━━ Records supplied ━━

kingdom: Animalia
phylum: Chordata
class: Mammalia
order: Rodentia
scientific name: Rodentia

━━━
━━ Records supplied ━━

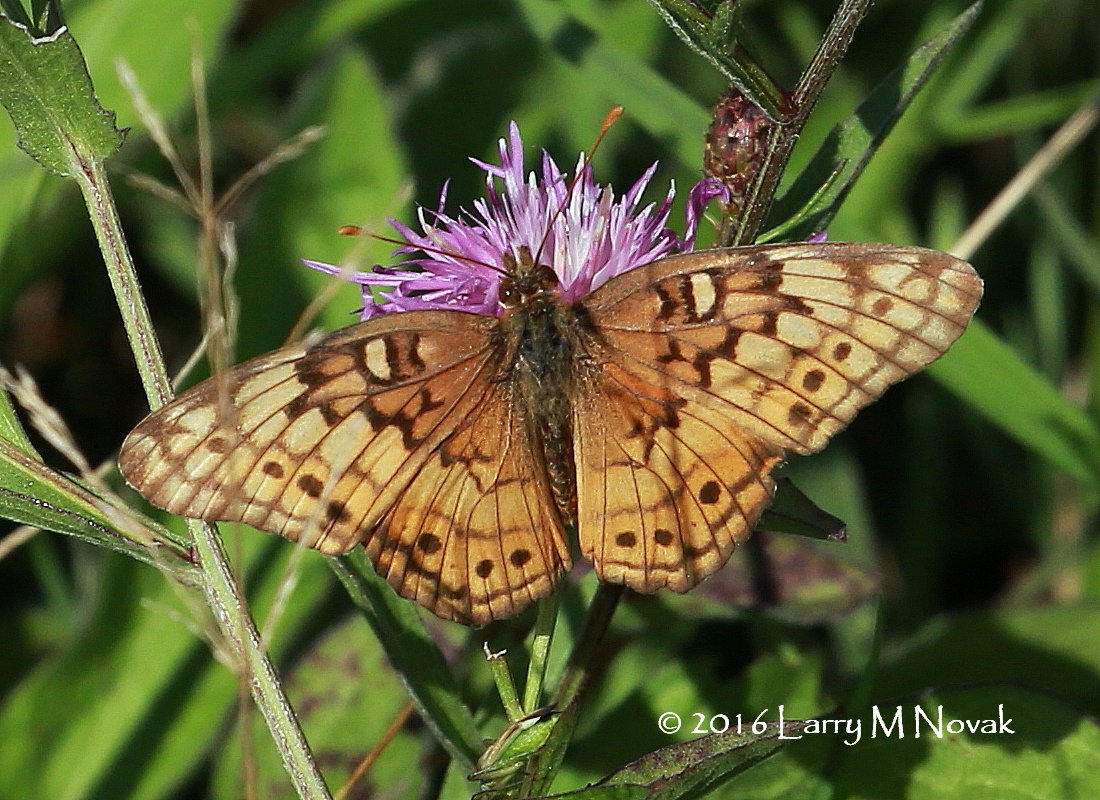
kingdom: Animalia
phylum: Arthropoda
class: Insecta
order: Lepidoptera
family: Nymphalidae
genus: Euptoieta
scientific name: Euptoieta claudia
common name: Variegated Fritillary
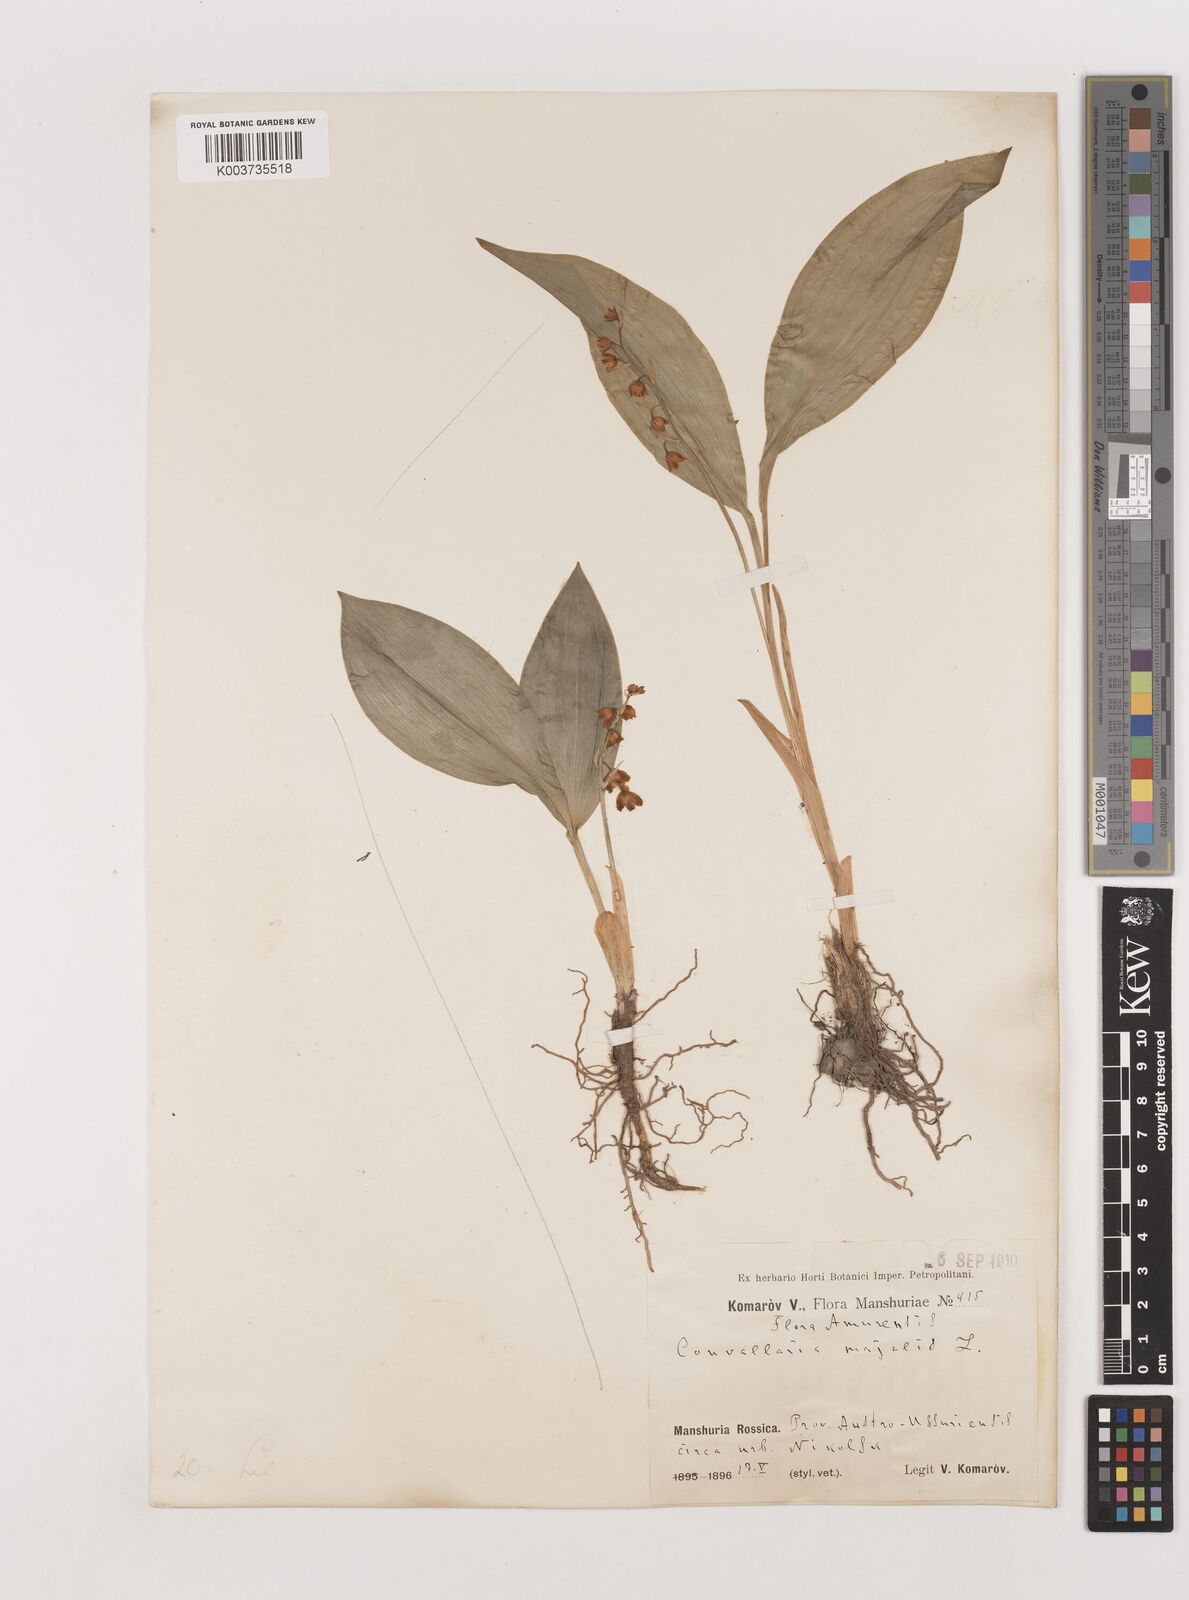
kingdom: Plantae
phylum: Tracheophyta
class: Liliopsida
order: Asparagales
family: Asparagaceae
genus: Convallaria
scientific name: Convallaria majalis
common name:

━━━
━━ Records supplied ━━

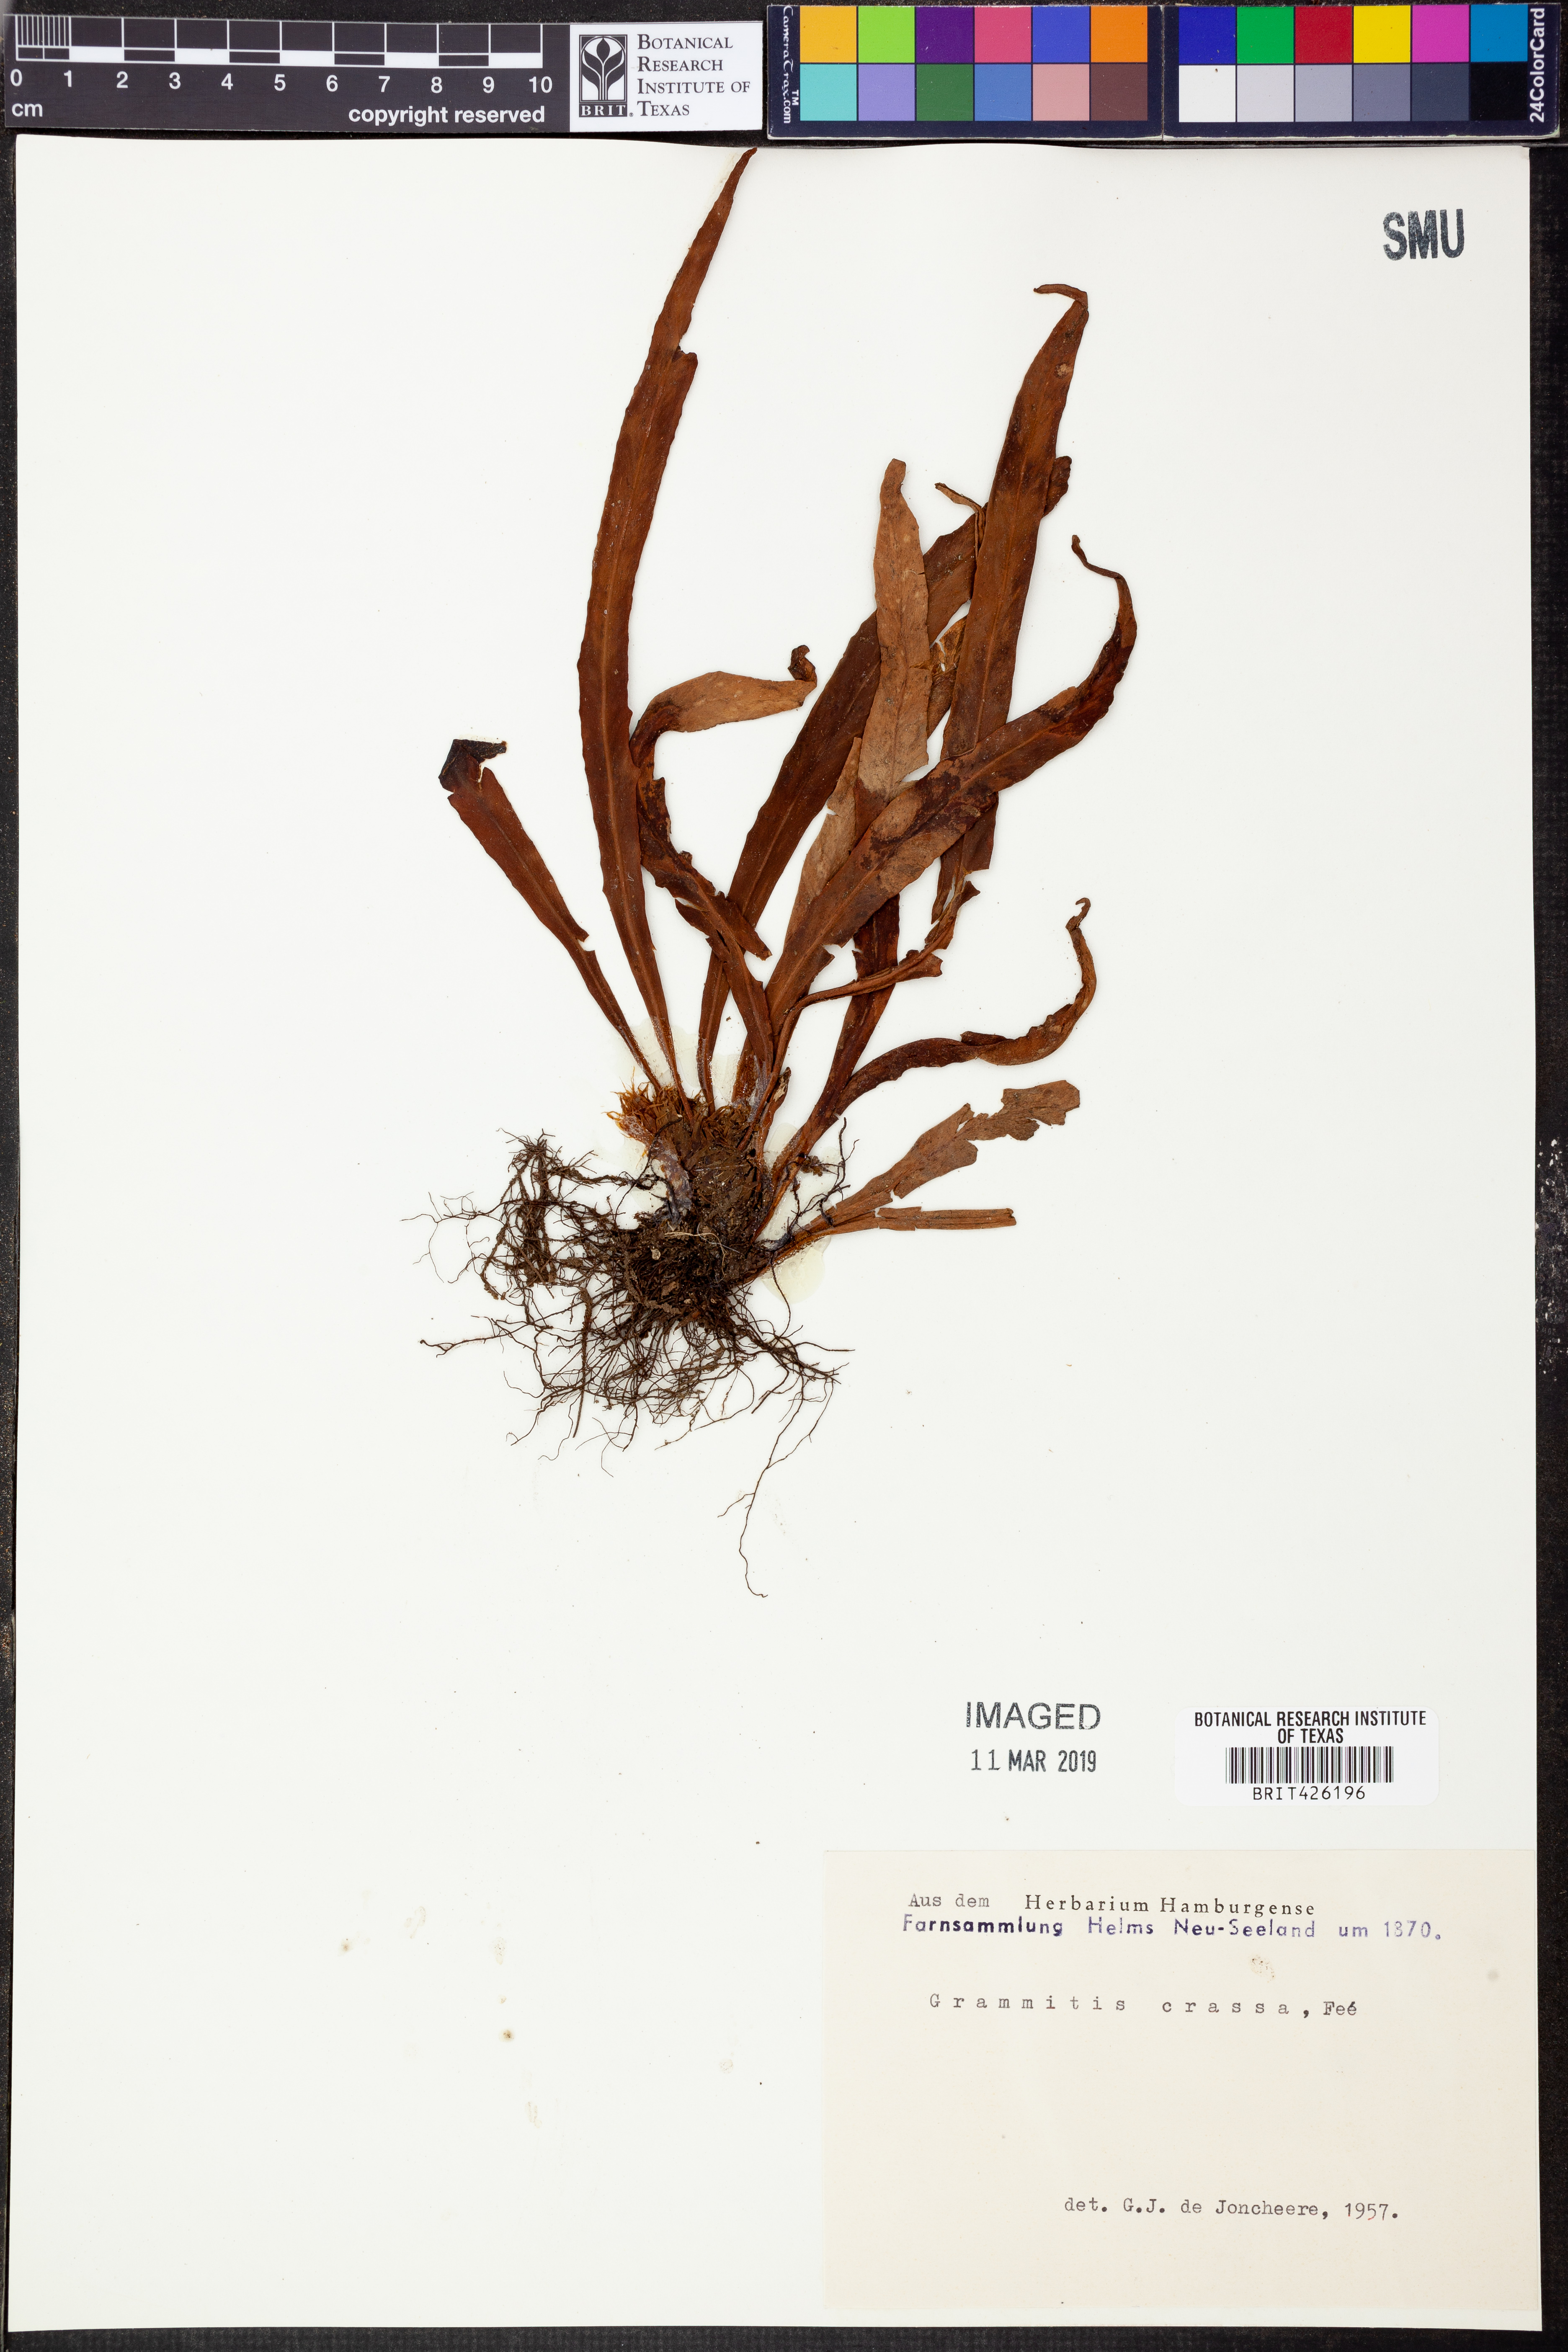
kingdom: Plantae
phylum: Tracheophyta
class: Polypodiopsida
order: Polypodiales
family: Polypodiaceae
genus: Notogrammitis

━━━

• _Your objective_
Please retype the data from the line containing "class: Insecta" up to and including the line containing "scientific name: Convallaria majalis", leaving out the pictures.

• _Solution for this problem_
class: Insecta
order: Lepidoptera
family: Nymphalidae
genus: Euptoieta
scientific name: Euptoieta claudia
common name: Variegated Fritillary
kingdom: Plantae
phylum: Tracheophyta
class: Liliopsida
order: Asparagales
family: Asparagaceae
genus: Convallaria
scientific name: Convallaria majalis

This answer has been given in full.